The World Bank and Food and Agricultural Organisation (FAO) under the supervision of the National Bureau of Statistics (NBS) is planning to embark on a National Agriculture Sample Census (NASC) to ensure that data on agricultural yields in Nigeria are accurate. This is happening after 28 years. The Director, Demography and Household Statistics Department of NBS, Mr. Adeyemi Adeniran, said the census was critical, as it will involve the enumeration of all agricultural activities in the country, including crop production, fisheries, forestry and livestock. Speaking at a stakeholders’ sensitization workshop on the National Agricultural Sample Census in Keffi, Nasarawa State, recently, Adeniran said the agricultural census was meant to be carried out every five to 10 years in line with FAO standards.
Mr. Adeyemi stated that the last round of the census was carried out in 1993/94, while several attempts that have been made to conduct another census after the last one have been fruitless. “The census is a complete enumeration of all agricultural activities within the country.
This enumeration includes both smallholder farmers and large corporate farms. “The smallholders will be canvassed through households, while the corporate farms will be done through our framework for conducting establishment surveys,” Adeniran said. “The implementation of the exercise will be done in two phases, the first being the Listing Phase and the second being the Sample Survey Phase. Under the first phase, enumerators will visit selected farms and farming households to collect information.
“The scope of information to be collected in this phase includes demographic details of the holders, type of agricultural activity (crop production, fishery, poultry, or livestock), the type of produce or product (for example rice, maize, sorghum, chicken, or cow), and the details of the contact persons,” he added. Also, he explained that in the second phase, a sample of the farms listed under the first phase would be taken, while more detailed information would be collected.

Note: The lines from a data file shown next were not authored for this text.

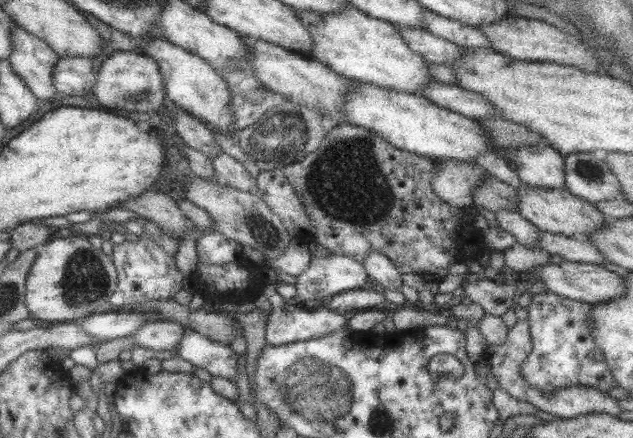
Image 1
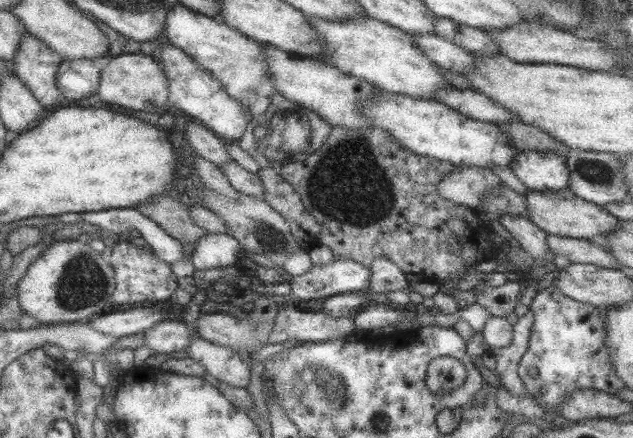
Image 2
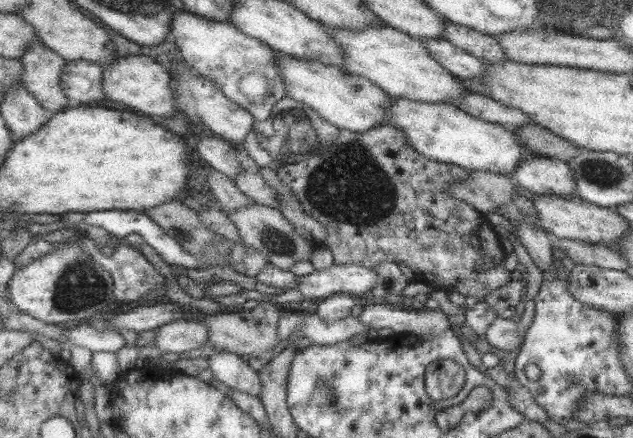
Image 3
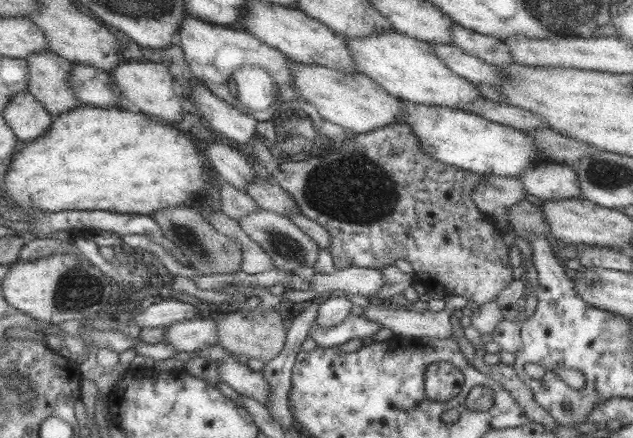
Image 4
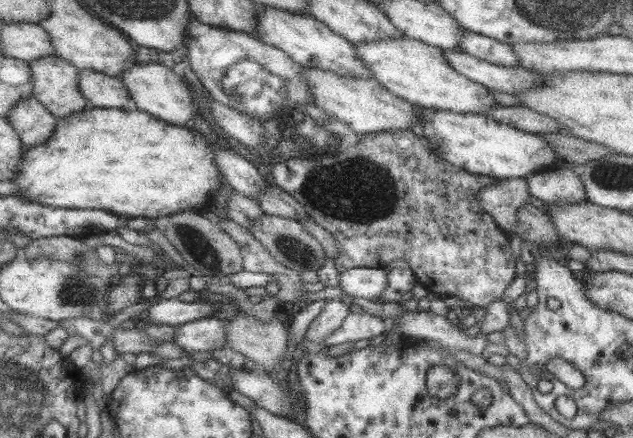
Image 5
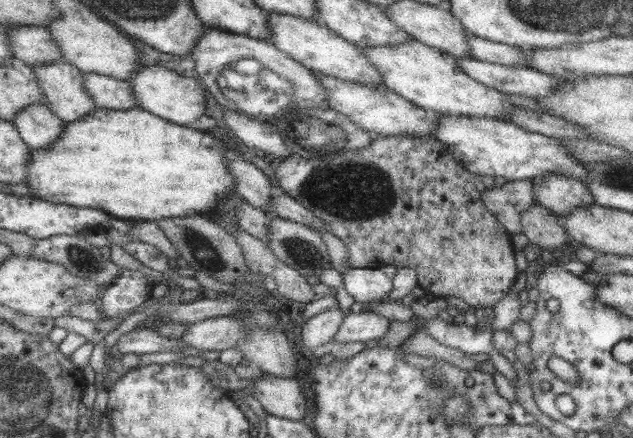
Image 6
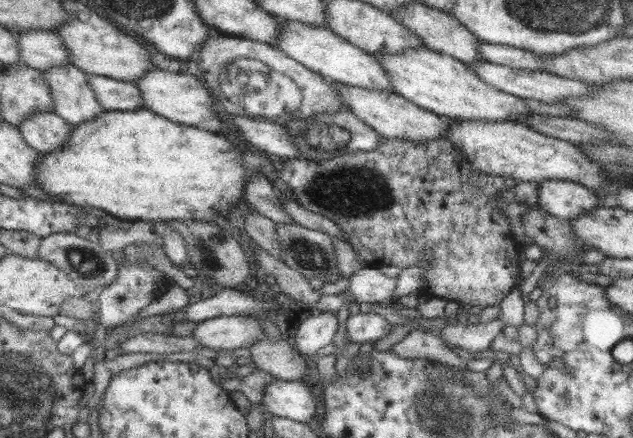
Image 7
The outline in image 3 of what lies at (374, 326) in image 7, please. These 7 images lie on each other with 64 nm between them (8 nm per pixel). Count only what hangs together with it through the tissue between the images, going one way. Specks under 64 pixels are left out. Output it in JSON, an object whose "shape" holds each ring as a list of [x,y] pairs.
{"shape":[[[279,308],[279,322],[277,322],[279,340],[287,340],[293,332],[299,332],[299,336],[319,346],[349,340],[359,332],[369,332],[373,336],[373,330],[361,324],[359,318],[353,318],[353,316],[345,316],[341,320],[329,322],[329,320],[321,320],[317,314],[297,314],[297,312]]]}

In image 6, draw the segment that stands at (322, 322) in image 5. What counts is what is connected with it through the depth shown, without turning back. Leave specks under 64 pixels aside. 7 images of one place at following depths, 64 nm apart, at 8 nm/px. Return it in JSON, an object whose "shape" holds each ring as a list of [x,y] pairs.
{"shape":[[[337,304],[333,308],[329,308],[327,312],[321,312],[313,318],[309,318],[301,326],[301,340],[303,340],[305,348],[309,350],[313,346],[321,346],[325,342],[331,342],[335,332],[343,324],[343,320],[345,320],[345,314],[341,312],[341,308]]]}

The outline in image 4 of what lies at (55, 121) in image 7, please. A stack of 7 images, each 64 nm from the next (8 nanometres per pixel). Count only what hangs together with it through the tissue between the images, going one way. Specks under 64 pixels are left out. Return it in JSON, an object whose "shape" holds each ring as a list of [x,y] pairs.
{"shape":[[[17,92],[5,104],[1,116],[19,142],[35,140],[37,136],[45,134],[53,122],[53,116],[29,92]]]}

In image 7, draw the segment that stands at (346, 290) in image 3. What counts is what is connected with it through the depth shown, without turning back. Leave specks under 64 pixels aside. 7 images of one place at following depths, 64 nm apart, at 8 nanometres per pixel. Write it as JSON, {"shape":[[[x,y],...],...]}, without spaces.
{"shape":[[[361,268],[353,272],[347,282],[347,294],[355,304],[389,304],[393,302],[393,290],[397,286],[395,278],[387,278],[379,268]]]}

“In addition to the information collected in the first phase, data such as size of the holding, area cultivated, total yield, type of farming practices, inputs, and challenges, amongst others, will be gathered. “For the first time in Nigeria,the entire process will be carried out digitally. NBS has already planned with the National Population Commission (NPC) to secure newly-demarcated digital enumeration maps of the entire country.
These newly-carved maps will serve as a basis for the segmentation of the areas we intend to visit for this assignment. “With these new digital maps, which will be complemented by satellite imagery, the process for identifying the farming areas and communities will be much easier, making the segmentation process more efficient and cost effective,” Adeniran stated. Earlier, the Chairman, Board of Directors of the bureau, Dr Kabiru Nakaura, stressed the need for data in the agricultural sector, saying that without adequate information on the activities of the sector, Nigerians would not know the quantum of foods they consume at a particular time.